# White EE HM x White EE HM



## logisticsguy (Sep 7, 2012)

A friend of mine had a nice pair of aquastar imports that were not cooperating in the spawn tub so she left them with me while she went on a holiday to give them a try. After a couple fails finally some success 3 weeks ago. We have a nice tub of very white fry. After a reconditioning we tried again last night and yahoo they are already wrapping and doing a fine job. They are getting good at this finally! We may get 2 spawns from them now and this makes me really excited :-D 

The boy










The girl



















The pair working on spawn 2 Hard to get a good pic...they don't like me lifting the card. Ok you get privacy I will be back.



















The 1st spawn tub when they were 5 days old.


----------



## Meade (Feb 15, 2013)

So pretty!


----------



## farmgirl82 (Jul 30, 2014)

Gorgeous! Cant wait to see more baby pics when their a little bigger. They are going to stunners!


----------



## EvaJupiterSkies (Oct 25, 2013)

Subscribe. I cannot wait to see how these babies turn out!


----------



## WhitneyLin (Aug 28, 2013)

*heavy breathing* that is literally the fish we want. A white EE halfmoon. *drools* Oh why do you have to be in Canada. Shipping would be killer if I could even get the fish. Cause if those fry are anything like their parents I would have loved to buy one. 

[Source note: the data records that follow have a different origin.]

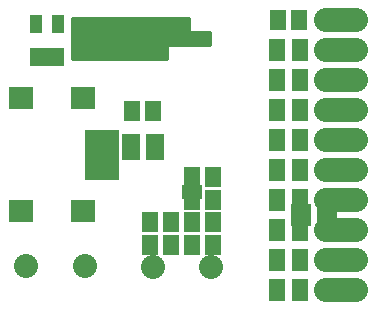
<source format=gbs>
G04 (created by PCBNEW-RS274X (2011-12-28 BZR 3254)-stable) date 17/03/2012 11:59:51*
G01*
G70*
G90*
%MOIN*%
G04 Gerber Fmt 3.4, Leading zero omitted, Abs format*
%FSLAX34Y34*%
G04 APERTURE LIST*
%ADD10C,0.006000*%
%ADD11C,0.010000*%
%ADD12C,0.080000*%
%ADD13O,0.180000X0.080000*%
%ADD14R,0.055000X0.075000*%
%ADD15R,0.060000X0.036000*%
%ADD16R,0.065000X0.075000*%
%ADD17R,0.055000X0.065000*%
%ADD18R,0.040000X0.060000*%
%ADD19R,0.065000X0.045000*%
%ADD20R,0.083000X0.075100*%
%ADD21R,0.112500X0.039700*%
G04 APERTURE END LIST*
G54D10*
G54D11*
X40650Y-46750D02*
X43800Y-46750D01*
X43800Y-46650D02*
X40650Y-46650D01*
X40650Y-46550D02*
X43800Y-46550D01*
X43800Y-46450D02*
X40650Y-46450D01*
X40650Y-46350D02*
X43800Y-46350D01*
X45250Y-46250D02*
X40650Y-46250D01*
X40650Y-46150D02*
X45250Y-46150D01*
X45250Y-46050D02*
X40650Y-46050D01*
X40650Y-45950D02*
X45250Y-45950D01*
X44550Y-45850D02*
X40650Y-45850D01*
X40650Y-45750D02*
X44550Y-45750D01*
X44550Y-45650D02*
X40650Y-45650D01*
X40650Y-45550D02*
X44550Y-45550D01*
X45250Y-45900D02*
X45250Y-46350D01*
X44550Y-45900D02*
X45250Y-45900D01*
X44550Y-45450D02*
X44550Y-45900D01*
X44550Y-45450D02*
X40650Y-45450D01*
X43800Y-46350D02*
X45250Y-46350D01*
X43800Y-46800D02*
X43800Y-46350D01*
X40650Y-46800D02*
X43800Y-46800D01*
X40650Y-45450D02*
X40650Y-46800D01*
G54D12*
X43339Y-53750D03*
X45261Y-53750D03*
X41084Y-53700D03*
X39116Y-53700D03*
G54D13*
X49600Y-45500D03*
X49600Y-46500D03*
X49600Y-47500D03*
X49600Y-48500D03*
X49600Y-49500D03*
X49600Y-50500D03*
X49600Y-51500D03*
X49600Y-52500D03*
X49600Y-53500D03*
X49600Y-54500D03*
G54D14*
X47475Y-54500D03*
X48225Y-54500D03*
X47475Y-53500D03*
X48225Y-53500D03*
X47475Y-46500D03*
X48225Y-46500D03*
X47475Y-47500D03*
X48225Y-47500D03*
X47475Y-48500D03*
X48225Y-48500D03*
X47475Y-49500D03*
X48225Y-49500D03*
X47475Y-51500D03*
X48225Y-51500D03*
X47475Y-52500D03*
X48225Y-52500D03*
X47475Y-50500D03*
X48225Y-50500D03*
G54D15*
X43400Y-50010D03*
X43400Y-49750D03*
X43400Y-49490D03*
X42600Y-49490D03*
X42600Y-49750D03*
X42600Y-50010D03*
G54D16*
X48275Y-52000D03*
X49125Y-52000D03*
G54D17*
X43950Y-53000D03*
X43250Y-53000D03*
X45350Y-53000D03*
X44650Y-53000D03*
X43950Y-52250D03*
X43250Y-52250D03*
X48200Y-45500D03*
X47500Y-45500D03*
X44650Y-52250D03*
X45350Y-52250D03*
X43350Y-48550D03*
X42650Y-48550D03*
X44650Y-51500D03*
X45350Y-51500D03*
G54D18*
X40175Y-46750D03*
X39425Y-46750D03*
X40175Y-45650D03*
X39800Y-46750D03*
X39425Y-45650D03*
G54D17*
X45350Y-50750D03*
X44650Y-50750D03*
G54D19*
X44650Y-51250D03*
G54D20*
X38953Y-48110D03*
X41000Y-48110D03*
X38953Y-51890D03*
X41000Y-51890D03*
G54D21*
X41630Y-49370D03*
X41630Y-49685D03*
X41630Y-50000D03*
X41630Y-50315D03*
X41630Y-50630D03*
M02*

</source>
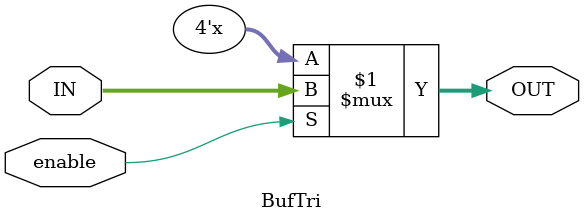
<source format=v>


module BufTri(input wire enable, input wire [3:0]IN, output wire [3:0]OUT);
	assign OUT = enable ? IN : 4'bz;
endmodule

</source>
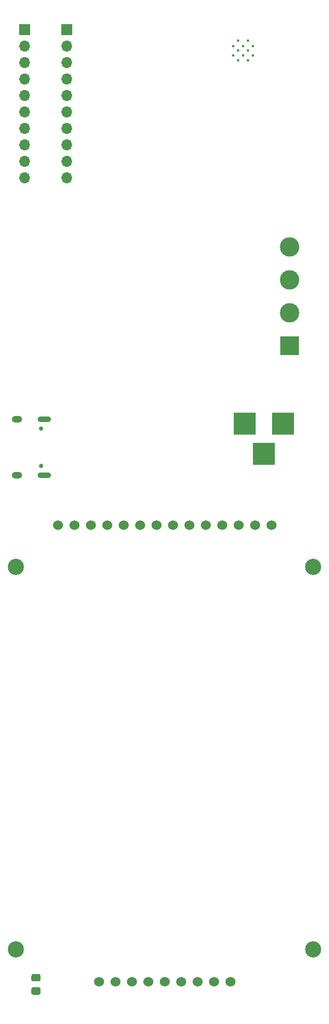
<source format=gbr>
%TF.GenerationSoftware,KiCad,Pcbnew,(5.1.12)-1*%
%TF.CreationDate,2022-05-09T22:55:39+02:00*%
%TF.ProjectId,BTCPOS,42544350-4f53-42e6-9b69-6361645f7063,rev?*%
%TF.SameCoordinates,Original*%
%TF.FileFunction,Soldermask,Top*%
%TF.FilePolarity,Negative*%
%FSLAX46Y46*%
G04 Gerber Fmt 4.6, Leading zero omitted, Abs format (unit mm)*
G04 Created by KiCad (PCBNEW (5.1.12)-1) date 2022-05-09 22:55:39*
%MOMM*%
%LPD*%
G01*
G04 APERTURE LIST*
%ADD10O,1.600000X1.000000*%
%ADD11O,2.100000X0.900000*%
%ADD12C,0.650000*%
%ADD13C,0.400000*%
%ADD14C,1.524000*%
%ADD15R,1.700000X1.700000*%
%ADD16O,1.700000X1.700000*%
%ADD17C,3.000000*%
%ADD18R,3.000000X3.000000*%
%ADD19R,3.500000X3.500000*%
%ADD20C,2.500000*%
G04 APERTURE END LIST*
D10*
%TO.C,J101*%
X60995000Y-100205000D03*
X60995000Y-91565000D03*
D11*
X65175000Y-100205000D03*
X65175000Y-91565000D03*
D12*
X64675000Y-98775000D03*
X64675000Y-92995000D03*
%TD*%
D13*
%TO.C,U103*%
X97442000Y-33977600D03*
X96680000Y-33164800D03*
X95156000Y-33164800D03*
X94444800Y-33977600D03*
X94444800Y-35450800D03*
X95206800Y-36162000D03*
X96680000Y-36162000D03*
X97442000Y-35450800D03*
X96680000Y-34688800D03*
X95156000Y-34638000D03*
X95918000Y-33977600D03*
X95968800Y-35450800D03*
%TD*%
D14*
%TO.C,U102*%
X67310000Y-107950000D03*
X69850000Y-107950000D03*
X72390000Y-107950000D03*
X74930000Y-107950000D03*
X77470000Y-107950000D03*
X80010000Y-107950000D03*
X82550000Y-107950000D03*
X85090000Y-107950000D03*
X87630000Y-107950000D03*
X90170000Y-107950000D03*
X92710000Y-107950000D03*
X95250000Y-107950000D03*
X97790000Y-107950000D03*
X100330000Y-107950000D03*
%TD*%
%TO.C,D102*%
G36*
G01*
X64350001Y-180345000D02*
X63449999Y-180345000D01*
G75*
G02*
X63200000Y-180095001I0J249999D01*
G01*
X63200000Y-179444999D01*
G75*
G02*
X63449999Y-179195000I249999J0D01*
G01*
X64350001Y-179195000D01*
G75*
G02*
X64600000Y-179444999I0J-249999D01*
G01*
X64600000Y-180095001D01*
G75*
G02*
X64350001Y-180345000I-249999J0D01*
G01*
G37*
G36*
G01*
X64350001Y-178295000D02*
X63449999Y-178295000D01*
G75*
G02*
X63200000Y-178045001I0J249999D01*
G01*
X63200000Y-177394999D01*
G75*
G02*
X63449999Y-177145000I249999J0D01*
G01*
X64350001Y-177145000D01*
G75*
G02*
X64600000Y-177394999I0J-249999D01*
G01*
X64600000Y-178045001D01*
G75*
G02*
X64350001Y-178295000I-249999J0D01*
G01*
G37*
%TD*%
D15*
%TO.C,J102*%
X62150000Y-31470000D03*
D16*
X62150000Y-34010000D03*
X62150000Y-36550000D03*
X62150000Y-39090000D03*
X62150000Y-41630000D03*
X62150000Y-44170000D03*
X62150000Y-46710000D03*
X62150000Y-49250000D03*
X62150000Y-51790000D03*
X62150000Y-54330000D03*
%TD*%
D17*
%TO.C,J103*%
X103150000Y-75140000D03*
X103150000Y-70060000D03*
D18*
X103150000Y-80220000D03*
D17*
X103150000Y-64980000D03*
%TD*%
D19*
%TO.C,J104*%
X99150000Y-96920000D03*
X102150000Y-92220000D03*
X96150000Y-92220000D03*
%TD*%
D16*
%TO.C,J105*%
X68650000Y-54330000D03*
X68650000Y-51790000D03*
X68650000Y-49250000D03*
X68650000Y-46710000D03*
X68650000Y-44170000D03*
X68650000Y-41630000D03*
X68650000Y-39090000D03*
X68650000Y-36550000D03*
X68650000Y-34010000D03*
D15*
X68650000Y-31470000D03*
%TD*%
D20*
%TO.C,KBD101*%
X60800000Y-114320000D03*
D14*
X93965000Y-178316800D03*
X73645000Y-178316800D03*
X91425000Y-178316800D03*
X88885000Y-178316800D03*
X86345000Y-178316800D03*
X83805000Y-178316800D03*
X81265000Y-178316800D03*
X78725000Y-178316800D03*
X76185000Y-178316800D03*
D20*
X106800000Y-114320000D03*
X106800000Y-173320000D03*
X60800000Y-173320000D03*
%TD*%
M02*

</source>
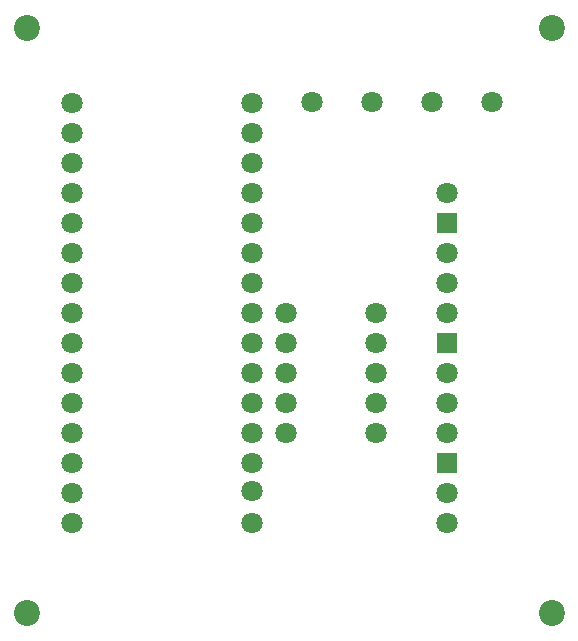
<source format=gts>
%TF.GenerationSoftware,KiCad,Pcbnew,9.0.0*%
%TF.CreationDate,2025-03-19T00:35:28-07:00*%
%TF.ProjectId,server,73657276-6572-42e6-9b69-6361645f7063,v0.2*%
%TF.SameCoordinates,Original*%
%TF.FileFunction,Soldermask,Top*%
%TF.FilePolarity,Negative*%
%FSLAX46Y46*%
G04 Gerber Fmt 4.6, Leading zero omitted, Abs format (unit mm)*
G04 Created by KiCad (PCBNEW 9.0.0) date 2025-03-19 00:35:28*
%MOMM*%
%LPD*%
G01*
G04 APERTURE LIST*
%ADD10C,1.800000*%
%ADD11R,1.800000X1.800000*%
%ADD12C,2.200000*%
G04 APERTURE END LIST*
D10*
%TO.C,RGB_LED_ROUND2*%
X162560000Y-97790000D03*
D11*
X162560000Y-100330000D03*
D10*
X162560000Y-102870000D03*
X162560000Y-105410000D03*
%TD*%
D12*
%TO.C,REF\u002A\u002A*%
X171450000Y-73660000D03*
%TD*%
D10*
%TO.C,R1*%
X148990000Y-97790000D03*
X156610000Y-97790000D03*
%TD*%
%TO.C,ESP32_Nano1*%
X130810000Y-80010000D03*
X130810000Y-82550000D03*
X130810000Y-85090000D03*
X130810000Y-87630000D03*
X130810000Y-90170000D03*
X130810000Y-92710000D03*
X130810000Y-95250000D03*
X130810000Y-97790000D03*
X130810000Y-100330000D03*
X130810000Y-102870000D03*
X130810000Y-105410000D03*
X130810000Y-107950000D03*
X130810000Y-110490000D03*
X130810000Y-113030000D03*
X130810000Y-115570000D03*
X146050000Y-115570000D03*
X146053472Y-112878102D03*
X146050000Y-110490000D03*
X146050000Y-107950000D03*
X146050000Y-105410000D03*
X146050000Y-102870000D03*
X146050000Y-100330000D03*
X146050000Y-97790000D03*
X146050000Y-95250000D03*
X146050000Y-92710000D03*
X146050000Y-90170000D03*
X146050000Y-87630000D03*
X146050000Y-85090000D03*
X146050000Y-82550000D03*
X146050000Y-80010000D03*
%TD*%
%TO.C,R3*%
X148990000Y-102870000D03*
X156610000Y-102870000D03*
%TD*%
%TO.C,R2*%
X148990000Y-100330000D03*
X156610000Y-100330000D03*
%TD*%
%TO.C,2_PIN_CONNECTOR2*%
X161290000Y-79910000D03*
X166370000Y-79910000D03*
%TD*%
%TO.C,RGB_LED_ROUND1*%
X162560000Y-87630000D03*
D11*
X162560000Y-90170000D03*
D10*
X162560000Y-92710000D03*
X162560000Y-95250000D03*
%TD*%
%TO.C,2_PIN_CONNECTOR1*%
X151130000Y-79910000D03*
X156210000Y-79910000D03*
%TD*%
D12*
%TO.C,REF\u002A\u002A*%
X127000000Y-73660000D03*
%TD*%
D10*
%TO.C,RGB_LED_ROUND3*%
X162550000Y-107950000D03*
D11*
X162550000Y-110490000D03*
D10*
X162550000Y-113030000D03*
X162550000Y-115570000D03*
%TD*%
%TO.C,R5*%
X148990000Y-107950000D03*
X156610000Y-107950000D03*
%TD*%
D12*
%TO.C,REF\u002A\u002A*%
X127000000Y-123190000D03*
%TD*%
%TO.C,REF\u002A\u002A*%
X171450000Y-123190000D03*
%TD*%
D10*
%TO.C,R4*%
X148990000Y-105410000D03*
X156610000Y-105410000D03*
%TD*%
M02*

</source>
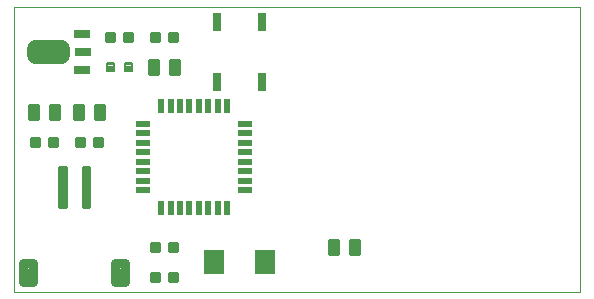
<source format=gtp>
G75*
%MOIN*%
%OFA0B0*%
%FSLAX24Y24*%
%IPPOS*%
%LPD*%
%AMOC8*
5,1,8,0,0,1.08239X$1,22.5*
%
%ADD10C,0.0000*%
%ADD11R,0.0300X0.0600*%
%ADD12C,0.0100*%
%ADD13C,0.0088*%
%ADD14R,0.0700X0.0800*%
%ADD15C,0.0075*%
%ADD16R,0.0551X0.0315*%
%ADD17C,0.0600*%
%ADD18C,0.0157*%
%ADD19C,0.0315*%
%ADD20R,0.0220X0.0500*%
%ADD21R,0.0500X0.0220*%
D10*
X000317Y000317D02*
X000317Y009813D01*
X019187Y009813D01*
X019187Y000317D01*
X000317Y000317D01*
D11*
X007067Y007317D03*
X008567Y007317D03*
X008567Y009317D03*
X007067Y009317D03*
D12*
X005817Y007592D02*
X005517Y007592D01*
X005517Y008042D01*
X005817Y008042D01*
X005817Y007592D01*
X005817Y007691D02*
X005517Y007691D01*
X005517Y007790D02*
X005817Y007790D01*
X005817Y007889D02*
X005517Y007889D01*
X005517Y007988D02*
X005817Y007988D01*
X005117Y007592D02*
X004817Y007592D01*
X004817Y008042D01*
X005117Y008042D01*
X005117Y007592D01*
X005117Y007691D02*
X004817Y007691D01*
X004817Y007790D02*
X005117Y007790D01*
X005117Y007889D02*
X004817Y007889D01*
X004817Y007988D02*
X005117Y007988D01*
X003317Y006542D02*
X003017Y006542D01*
X003317Y006542D02*
X003317Y006092D01*
X003017Y006092D01*
X003017Y006542D01*
X003017Y006191D02*
X003317Y006191D01*
X003317Y006290D02*
X003017Y006290D01*
X003017Y006389D02*
X003317Y006389D01*
X003317Y006488D02*
X003017Y006488D01*
X002617Y006542D02*
X002317Y006542D01*
X002617Y006542D02*
X002617Y006092D01*
X002317Y006092D01*
X002317Y006542D01*
X002317Y006191D02*
X002617Y006191D01*
X002617Y006290D02*
X002317Y006290D01*
X002317Y006389D02*
X002617Y006389D01*
X002617Y006488D02*
X002317Y006488D01*
X001817Y006092D02*
X001517Y006092D01*
X001517Y006542D01*
X001817Y006542D01*
X001817Y006092D01*
X001817Y006191D02*
X001517Y006191D01*
X001517Y006290D02*
X001817Y006290D01*
X001817Y006389D02*
X001517Y006389D01*
X001517Y006488D02*
X001817Y006488D01*
X001117Y006092D02*
X000817Y006092D01*
X000817Y006542D01*
X001117Y006542D01*
X001117Y006092D01*
X001117Y006191D02*
X000817Y006191D01*
X000817Y006290D02*
X001117Y006290D01*
X001117Y006389D02*
X000817Y006389D01*
X000817Y006488D02*
X001117Y006488D01*
X010817Y001592D02*
X011117Y001592D01*
X010817Y001592D02*
X010817Y002042D01*
X011117Y002042D01*
X011117Y001592D01*
X011117Y001691D02*
X010817Y001691D01*
X010817Y001790D02*
X011117Y001790D01*
X011117Y001889D02*
X010817Y001889D01*
X010817Y001988D02*
X011117Y001988D01*
X011517Y001592D02*
X011817Y001592D01*
X011517Y001592D02*
X011517Y002042D01*
X011817Y002042D01*
X011817Y001592D01*
X011817Y001691D02*
X011517Y001691D01*
X011517Y001790D02*
X011817Y001790D01*
X011817Y001889D02*
X011517Y001889D01*
X011517Y001988D02*
X011817Y001988D01*
D13*
X005748Y001686D02*
X005486Y001686D01*
X005486Y001948D01*
X005748Y001948D01*
X005748Y001686D01*
X005748Y001773D02*
X005486Y001773D01*
X005486Y001860D02*
X005748Y001860D01*
X005748Y001947D02*
X005486Y001947D01*
X005148Y001686D02*
X004886Y001686D01*
X004886Y001948D01*
X005148Y001948D01*
X005148Y001686D01*
X005148Y001773D02*
X004886Y001773D01*
X004886Y001860D02*
X005148Y001860D01*
X005148Y001947D02*
X004886Y001947D01*
X004886Y000686D02*
X005148Y000686D01*
X004886Y000686D02*
X004886Y000948D01*
X005148Y000948D01*
X005148Y000686D01*
X005148Y000773D02*
X004886Y000773D01*
X004886Y000860D02*
X005148Y000860D01*
X005148Y000947D02*
X004886Y000947D01*
X005486Y000686D02*
X005748Y000686D01*
X005486Y000686D02*
X005486Y000948D01*
X005748Y000948D01*
X005748Y000686D01*
X005748Y000773D02*
X005486Y000773D01*
X005486Y000860D02*
X005748Y000860D01*
X005748Y000947D02*
X005486Y000947D01*
X003248Y005448D02*
X002986Y005448D01*
X003248Y005448D02*
X003248Y005186D01*
X002986Y005186D01*
X002986Y005448D01*
X002986Y005273D02*
X003248Y005273D01*
X003248Y005360D02*
X002986Y005360D01*
X002986Y005447D02*
X003248Y005447D01*
X002648Y005448D02*
X002386Y005448D01*
X002648Y005448D02*
X002648Y005186D01*
X002386Y005186D01*
X002386Y005448D01*
X002386Y005273D02*
X002648Y005273D01*
X002648Y005360D02*
X002386Y005360D01*
X002386Y005447D02*
X002648Y005447D01*
X001748Y005186D02*
X001486Y005186D01*
X001486Y005448D01*
X001748Y005448D01*
X001748Y005186D01*
X001748Y005273D02*
X001486Y005273D01*
X001486Y005360D02*
X001748Y005360D01*
X001748Y005447D02*
X001486Y005447D01*
X001148Y005186D02*
X000886Y005186D01*
X000886Y005448D01*
X001148Y005448D01*
X001148Y005186D01*
X001148Y005273D02*
X000886Y005273D01*
X000886Y005360D02*
X001148Y005360D01*
X001148Y005447D02*
X000886Y005447D01*
X003386Y008948D02*
X003648Y008948D01*
X003648Y008686D01*
X003386Y008686D01*
X003386Y008948D01*
X003386Y008773D02*
X003648Y008773D01*
X003648Y008860D02*
X003386Y008860D01*
X003386Y008947D02*
X003648Y008947D01*
X003986Y008948D02*
X004248Y008948D01*
X004248Y008686D01*
X003986Y008686D01*
X003986Y008948D01*
X003986Y008773D02*
X004248Y008773D01*
X004248Y008860D02*
X003986Y008860D01*
X003986Y008947D02*
X004248Y008947D01*
X004886Y008948D02*
X005148Y008948D01*
X005148Y008686D01*
X004886Y008686D01*
X004886Y008948D01*
X004886Y008773D02*
X005148Y008773D01*
X005148Y008860D02*
X004886Y008860D01*
X004886Y008947D02*
X005148Y008947D01*
X005486Y008948D02*
X005748Y008948D01*
X005748Y008686D01*
X005486Y008686D01*
X005486Y008948D01*
X005486Y008773D02*
X005748Y008773D01*
X005748Y008860D02*
X005486Y008860D01*
X005486Y008947D02*
X005748Y008947D01*
D14*
X006967Y001317D03*
X008667Y001317D03*
D15*
X004230Y007679D02*
X004004Y007679D01*
X004004Y007955D01*
X004230Y007955D01*
X004230Y007679D01*
X004230Y007753D02*
X004004Y007753D01*
X004004Y007827D02*
X004230Y007827D01*
X004230Y007901D02*
X004004Y007901D01*
X003630Y007679D02*
X003404Y007679D01*
X003404Y007955D01*
X003630Y007955D01*
X003630Y007679D01*
X003630Y007753D02*
X003404Y007753D01*
X003404Y007827D02*
X003630Y007827D01*
X003630Y007901D02*
X003404Y007901D01*
D16*
X002596Y008317D03*
X002567Y007717D03*
X002567Y008917D03*
D17*
X001865Y008417D02*
X001865Y008217D01*
X001029Y008217D01*
X001029Y008417D01*
X001865Y008417D01*
D18*
X002002Y004447D02*
X002002Y003187D01*
X001844Y003187D01*
X001844Y004447D01*
X002002Y004447D01*
X002002Y003343D02*
X001844Y003343D01*
X001844Y003499D02*
X002002Y003499D01*
X002002Y003655D02*
X001844Y003655D01*
X001844Y003811D02*
X002002Y003811D01*
X002002Y003967D02*
X001844Y003967D01*
X001844Y004123D02*
X002002Y004123D01*
X002002Y004279D02*
X001844Y004279D01*
X001844Y004435D02*
X002002Y004435D01*
X002789Y004447D02*
X002789Y003187D01*
X002631Y003187D01*
X002631Y004447D01*
X002789Y004447D01*
X002789Y003343D02*
X002631Y003343D01*
X002631Y003499D02*
X002789Y003499D01*
X002789Y003655D02*
X002631Y003655D01*
X002631Y003811D02*
X002789Y003811D01*
X002789Y003967D02*
X002631Y003967D01*
X002631Y004123D02*
X002789Y004123D01*
X002789Y004279D02*
X002631Y004279D01*
X002631Y004435D02*
X002789Y004435D01*
D19*
X004010Y001273D02*
X004010Y000643D01*
X003694Y000643D01*
X003694Y001273D01*
X004010Y001273D01*
X004010Y000957D02*
X003694Y000957D01*
X003694Y001271D02*
X004010Y001271D01*
X000939Y001273D02*
X000939Y000643D01*
X000623Y000643D01*
X000623Y001273D01*
X000939Y001273D01*
X000939Y000957D02*
X000623Y000957D01*
X000623Y001271D02*
X000939Y001271D01*
D20*
X005214Y003127D03*
X005529Y003127D03*
X005844Y003127D03*
X006159Y003127D03*
X006474Y003127D03*
X006789Y003127D03*
X007104Y003127D03*
X007419Y003127D03*
X007419Y006507D03*
X007104Y006507D03*
X006789Y006507D03*
X006474Y006507D03*
X006159Y006507D03*
X005844Y006507D03*
X005529Y006507D03*
X005214Y006507D03*
D21*
X004627Y005919D03*
X004627Y005604D03*
X004627Y005289D03*
X004627Y004974D03*
X004627Y004659D03*
X004627Y004344D03*
X004627Y004029D03*
X004627Y003714D03*
X008007Y003714D03*
X008007Y004029D03*
X008007Y004344D03*
X008007Y004659D03*
X008007Y004974D03*
X008007Y005289D03*
X008007Y005604D03*
X008007Y005919D03*
M02*

</source>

Subscribing. At least I can watch them grow.


----------



## BlueInkFish (Jan 13, 2013)

I've been waiting for this thread ! Yup, yes, uh huh, I would like all the fry including mom and dad, that's an order! 

Can't wait too see the fry when thy grow!!

But seriously? Why in Canada


----------



## Sathori (Jul 7, 2013)

Beautiful <3 Those babies are going to be gorgeous!!!


----------



## Sowa (May 28, 2014)

Would you be selling any of the babies when they're old enough? They are gorgeous I'd love to buy one if possible...


----------



## logisticsguy (Sep 7, 2012)

Oh yeah there should be lots for sale. Because.....the second spawn just hatched!

The Dad was removed, he did a terrific job and just ate a pile of bloodworms he was so hungry. It took awhile for this pair to get the mating process all figured out. The parents came out in good shape, Iam so happy with them right now.


----------



## Alaura123 (Jul 4, 2014)

Glad they are doing good! The Parents are so beautiful~<3


----------



## Sowa (May 28, 2014)

Could you message me when they're ready?


----------



## Wiccandove (Aug 14, 2014)

I would also be interested in some of your beauties! I'll be watching this thread but if you don't mind sending me a message when they are ready would be awesome


----------



## MattsBettas (Dec 18, 2012)

How are they doing?


----------



## Kwomais (Dec 31, 2012)

Following! What a gorgeous pair!


----------



## BettaStarter24 (Mar 24, 2014)

That is literally my dream betta right now...*dies of want* Too bad I don't have an extra tank or money for shipping...White EE HM is the one I want next...*drools*


----------



## farmgirl82 (Jul 30, 2014)

Update please :-D


----------